Their only fault is for using Apple, when Apple has gone to extreme lengths to blur the line between what is your and what is theres, and effectively makes it impossible to keep things on your phone only on your phone unless you opt out of iCloud entirely. iCloud is so integrated, it's not clear to the user that everything on the phone is also on the cloud, and therefore not private.
I understand why people want privacy and it’s legitimate. As an honest citizen I’d want that too.
But, as a policeman in a country without a dictator, I feel also really frustrated to know that a pedophile or any criminal is able to escape justice because the encryption is good enough.
It’s always difficult to find the right balance. Especially because some governments are corrupts and trying to eliminate political threats.
What about people who keep paper magazines of printed porn? I guess it's really frustrating how too good a lock and key of an apartment is? We should really outlaw locks and keys that the government can't open at any moment, with no notice. Search warrants should be unnecessary.
Disregarding whataboutism about much larger problems, specifically here, about something like the church.....
I feel also really frustrated to know that a pedophile or any criminal is able to escape justice because the encryption is good enough
How do you know something that's provably false? Pedophiles who evade justice are not doing careless things that need end to end encryption, like backing up their porn to iCloud.
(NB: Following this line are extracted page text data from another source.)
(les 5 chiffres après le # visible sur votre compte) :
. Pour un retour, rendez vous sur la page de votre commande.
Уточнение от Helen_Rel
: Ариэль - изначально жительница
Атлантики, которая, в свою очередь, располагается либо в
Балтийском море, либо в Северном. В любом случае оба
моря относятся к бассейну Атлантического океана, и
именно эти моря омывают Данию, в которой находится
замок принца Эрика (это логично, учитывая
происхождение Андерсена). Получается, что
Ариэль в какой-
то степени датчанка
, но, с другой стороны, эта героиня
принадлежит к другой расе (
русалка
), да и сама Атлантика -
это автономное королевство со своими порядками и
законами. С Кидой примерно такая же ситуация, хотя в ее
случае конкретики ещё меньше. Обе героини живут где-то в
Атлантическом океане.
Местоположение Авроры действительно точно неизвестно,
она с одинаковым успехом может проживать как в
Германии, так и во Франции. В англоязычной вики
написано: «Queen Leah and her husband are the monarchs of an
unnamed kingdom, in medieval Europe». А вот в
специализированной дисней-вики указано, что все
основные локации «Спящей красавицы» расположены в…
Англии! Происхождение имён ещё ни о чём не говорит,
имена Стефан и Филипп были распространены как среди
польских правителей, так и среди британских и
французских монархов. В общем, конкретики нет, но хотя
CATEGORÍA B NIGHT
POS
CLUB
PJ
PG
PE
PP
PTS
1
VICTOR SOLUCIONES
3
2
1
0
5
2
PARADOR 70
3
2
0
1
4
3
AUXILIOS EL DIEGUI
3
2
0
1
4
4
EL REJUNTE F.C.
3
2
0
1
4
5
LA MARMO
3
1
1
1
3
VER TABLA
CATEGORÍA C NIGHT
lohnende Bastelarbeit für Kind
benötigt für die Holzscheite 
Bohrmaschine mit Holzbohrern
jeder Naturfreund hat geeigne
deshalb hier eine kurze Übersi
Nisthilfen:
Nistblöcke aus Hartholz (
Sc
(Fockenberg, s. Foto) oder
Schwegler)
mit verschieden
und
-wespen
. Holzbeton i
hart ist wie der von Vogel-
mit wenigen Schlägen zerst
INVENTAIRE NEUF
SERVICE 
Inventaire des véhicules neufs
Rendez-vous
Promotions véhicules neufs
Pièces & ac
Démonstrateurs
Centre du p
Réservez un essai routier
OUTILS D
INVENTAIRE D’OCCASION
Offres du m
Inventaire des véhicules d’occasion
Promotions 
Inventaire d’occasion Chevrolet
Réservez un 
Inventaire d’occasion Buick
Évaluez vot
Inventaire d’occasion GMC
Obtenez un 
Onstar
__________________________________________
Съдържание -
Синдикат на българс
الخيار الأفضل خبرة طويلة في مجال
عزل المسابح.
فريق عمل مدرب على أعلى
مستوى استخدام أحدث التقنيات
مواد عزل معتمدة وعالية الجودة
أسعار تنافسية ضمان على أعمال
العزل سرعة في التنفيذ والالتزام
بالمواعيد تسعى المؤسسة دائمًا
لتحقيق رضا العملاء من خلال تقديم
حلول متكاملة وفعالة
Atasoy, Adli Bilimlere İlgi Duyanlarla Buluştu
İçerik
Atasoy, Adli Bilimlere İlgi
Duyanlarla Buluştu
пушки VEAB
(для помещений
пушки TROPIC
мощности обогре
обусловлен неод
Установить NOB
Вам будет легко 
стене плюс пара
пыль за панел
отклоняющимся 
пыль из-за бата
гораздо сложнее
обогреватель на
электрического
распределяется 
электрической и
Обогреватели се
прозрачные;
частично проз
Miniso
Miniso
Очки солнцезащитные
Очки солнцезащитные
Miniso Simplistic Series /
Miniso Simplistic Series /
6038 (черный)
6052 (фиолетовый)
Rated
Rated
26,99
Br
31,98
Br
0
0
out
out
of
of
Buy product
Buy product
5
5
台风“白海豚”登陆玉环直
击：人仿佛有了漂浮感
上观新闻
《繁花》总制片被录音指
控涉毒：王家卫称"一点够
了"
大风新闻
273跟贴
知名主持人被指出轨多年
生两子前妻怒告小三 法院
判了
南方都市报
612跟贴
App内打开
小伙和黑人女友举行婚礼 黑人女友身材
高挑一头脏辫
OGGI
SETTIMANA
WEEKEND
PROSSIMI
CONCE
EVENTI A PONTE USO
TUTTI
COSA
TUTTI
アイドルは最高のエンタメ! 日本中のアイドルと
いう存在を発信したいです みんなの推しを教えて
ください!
The problem doesn't start or end with encryption. The policy is entirely about privacy and has nothing to do with protecting children.
Ah, but as a citizen who doesn't trust the police or the government even without a dictator. Cops lie all the time, on camera, here. Thankfully everyone sees why this is a gross invasion of privacy.
Would you be in favor of mandatory explosive implants in the brain that can only be activated by police? Consider all the crimes that could be stopped dead on their tracks.
Scanning everyone's photos is a clear invasion of user privacy.
Not scanning everyone's photos means people retain privacy, and bad actors may then have content that we, as a society, agree they should not have.
These two things are at odds, so any solution is a compromise (or at least, a choice of one thing over another), and either will always be controversial. It's not just photo scanning that falls into this, but also things like VPN usage -- really, virtually anything that lets users retain privacy could also be used for nefarious purposes.
Personally, I don't want to live in a world where everyone's photos are scanned, because I am vehemently opposed to that level of surveillance and believe it would lead to profit motives (e.g. better ad targeting). I do hope there is another way to curb CSAM content, but ultimately I don't see mass surveillance as viable.
This outrage is going to be had by several people who want protection of children who had monsters do a terrible thing to them and who exacerbated the situation by uploading it to the cloud, which makes sharing it easier. However, these people aren’t seeing the bigger implications of this. I don’t really think many of the people that are against CSAM scanning are against protection for children or prevention of the very thing this is designed to prevent, myself included. However, what people are against is the scanning of material on your phone (which is what Apple proposed). People don’t want pictures scanned on their phones, even if it’s only as those photos will be uploaded to the cloud. Several companies were doing the scanning after the content was placed on the cloud, which many people against the previously mentioned scanning were in favor of. Apple, who is not in favor of scanning of your cloud data, was against this, which I think is admirable.
The fact of the matter is that scanning data for any purpose is at odds with the protection of your privacy. I, for one, am in favor of privacy protection. And although at times it may seem like people are against things like the protection for children, the fact is we’re actually in favor of protection for everyone.